DPUs come with management agents that provide unmatched visibility into the network layer and host. Based on DOCA, the DPU-based agents can perform in-band or out-of-band management without burdening the server CPU. If the server needs a reset, or even if the tenant or business application requires a bare metal server with no agents, a DOCA-programmed DPU can still send telemetry, perform a remote reset, or allow the secure boot of the server, all without running an agent on the server CPU. Essentially, the DPU takes over the monitoring and network observability function without explicitly running an agent at the operating system level.
Jensen has already announced the roadmap for the BlueField family. The BlueField-4 DPU scheduled to be launched in 2023 will have an embedded GPU bringing the DPU and GPU into the same hardware interface.

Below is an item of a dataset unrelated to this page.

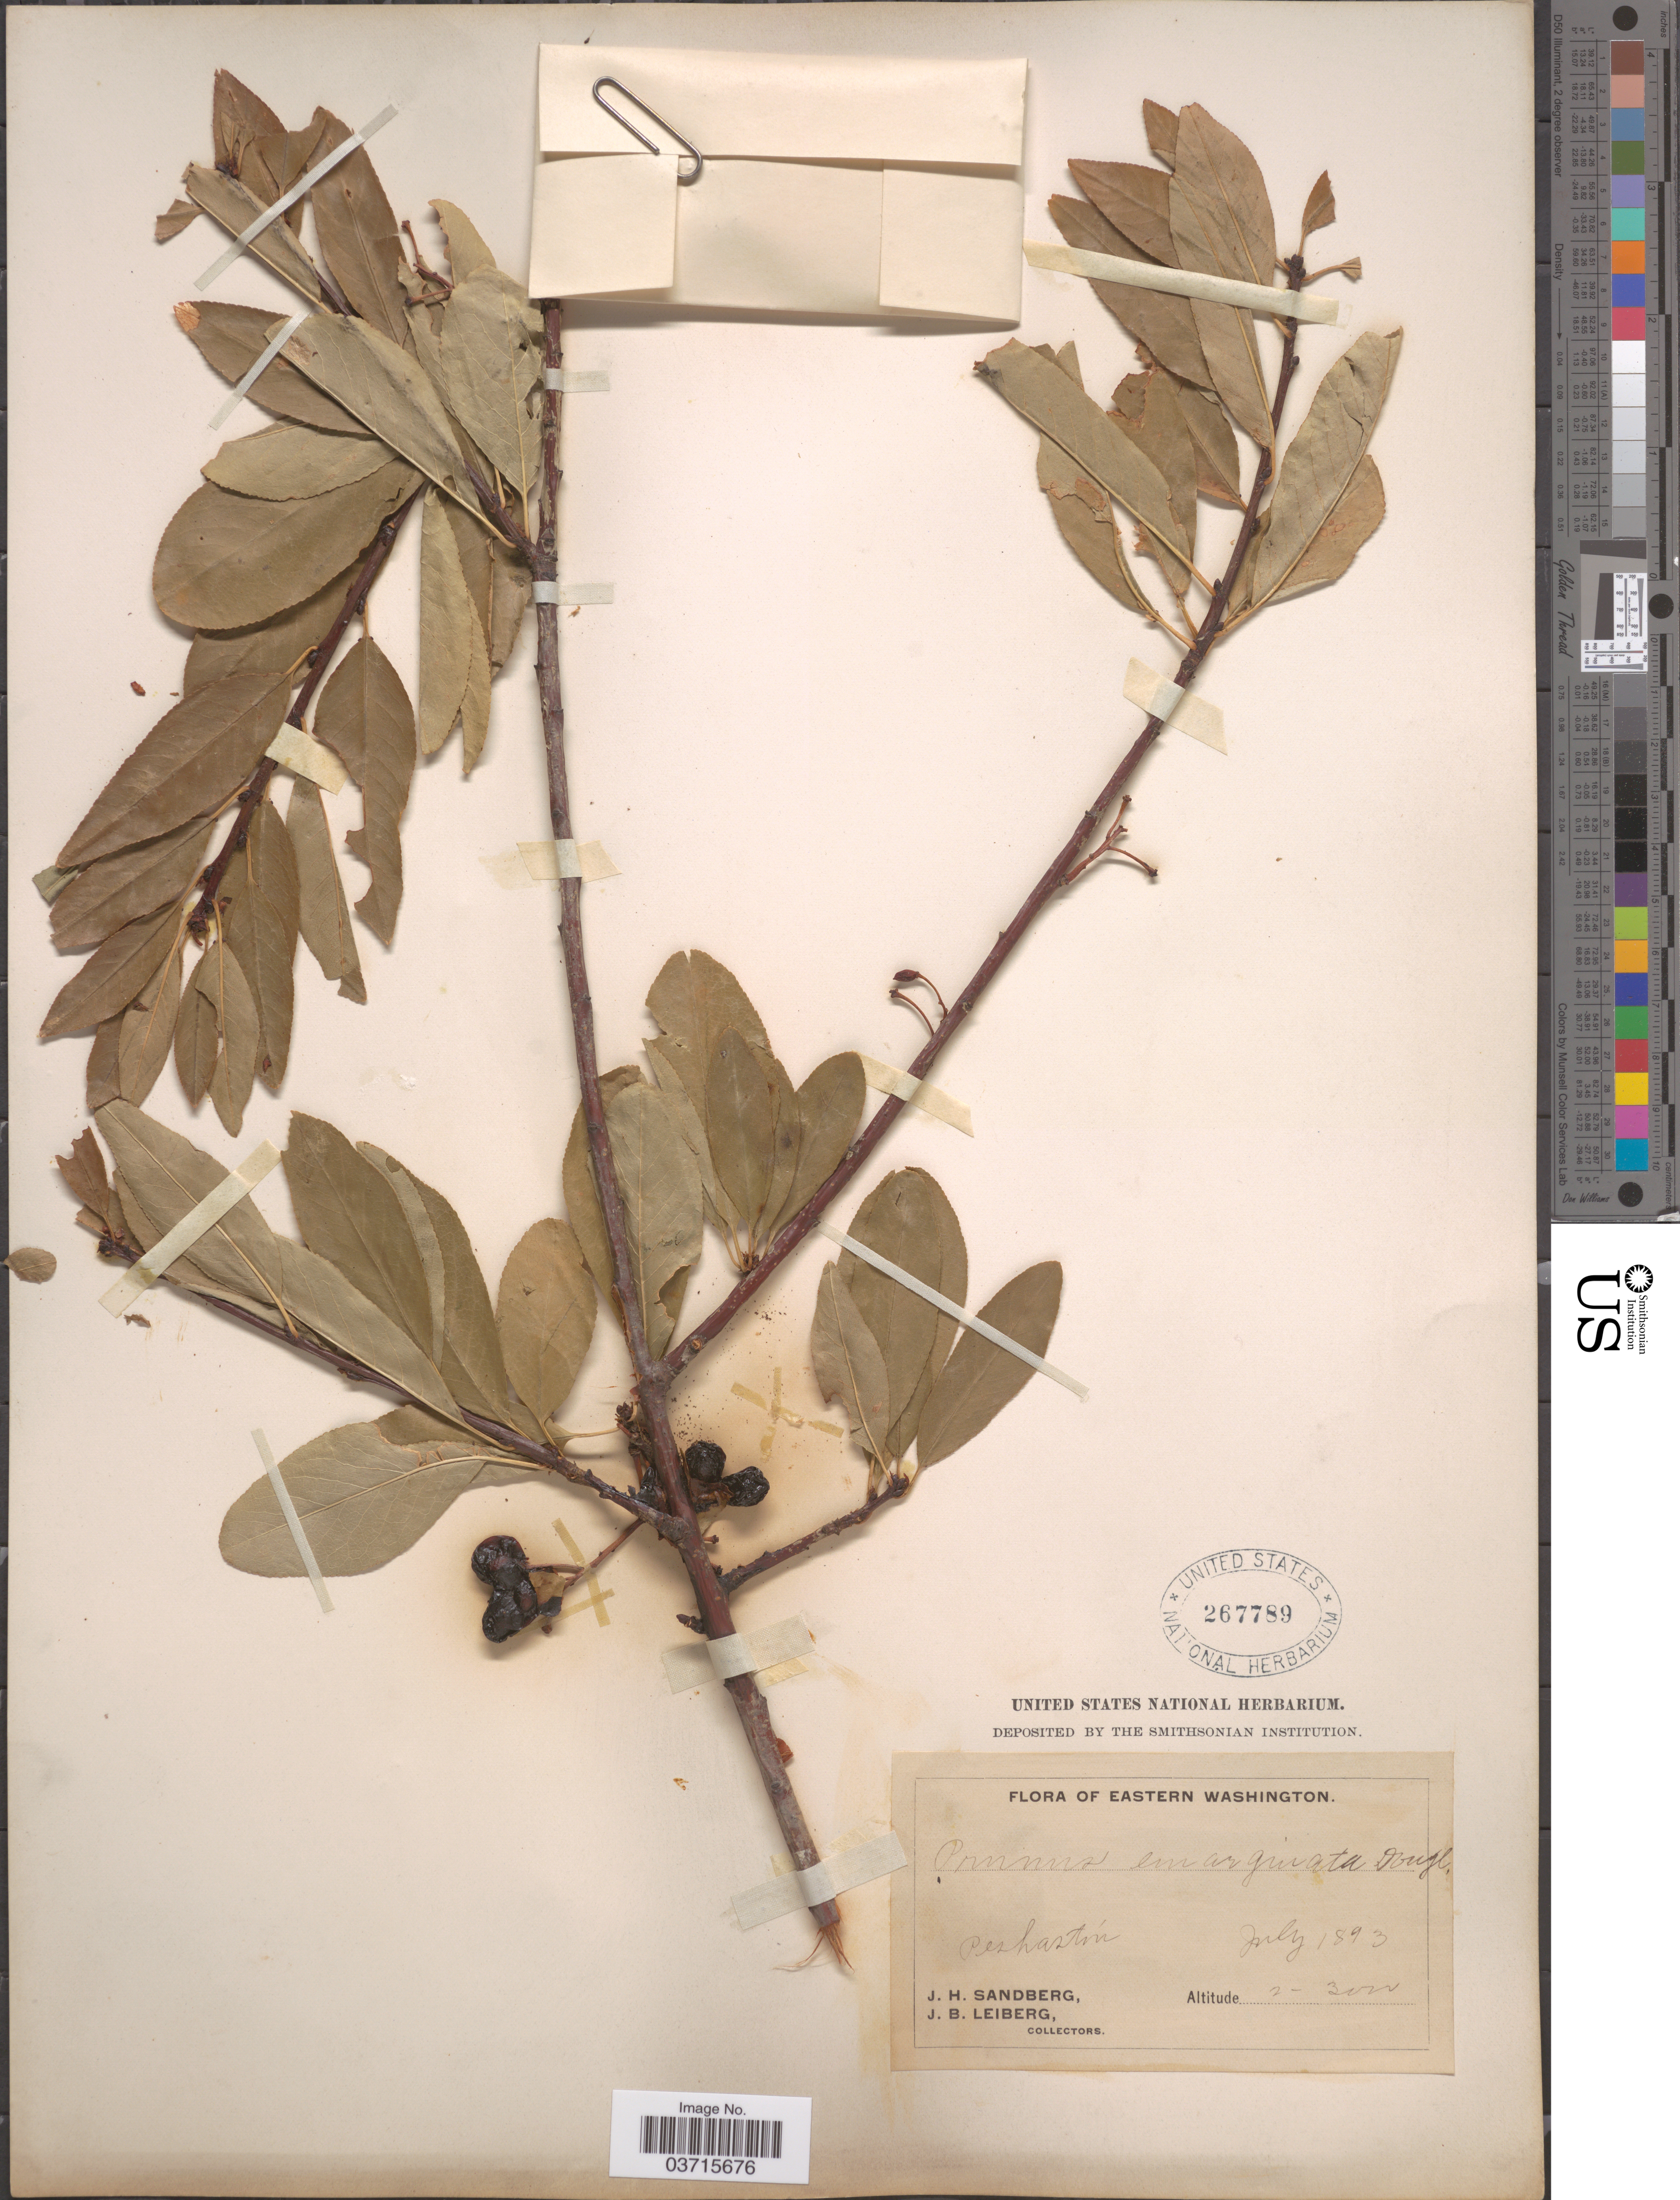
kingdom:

But for customers willing to try this functionality today, the BlueField2-X DPU already has an Ampere GPU, which brings AI capabilities that can be applied to data center security, networking and storage tasks.
NVIDIA is partnering with VMware, Red Hat, Canonical and Check Point software to integrate BlueField DPU with their platforms.
With DPU, NVIDIA aims to bring efficiency and optimization to the enterprise data center that was once available only to cloud service providers. By adding a DPU to the servers, customers will be able to maximize the CPU usage towards applications rather than burdening them with mundane network and storage access.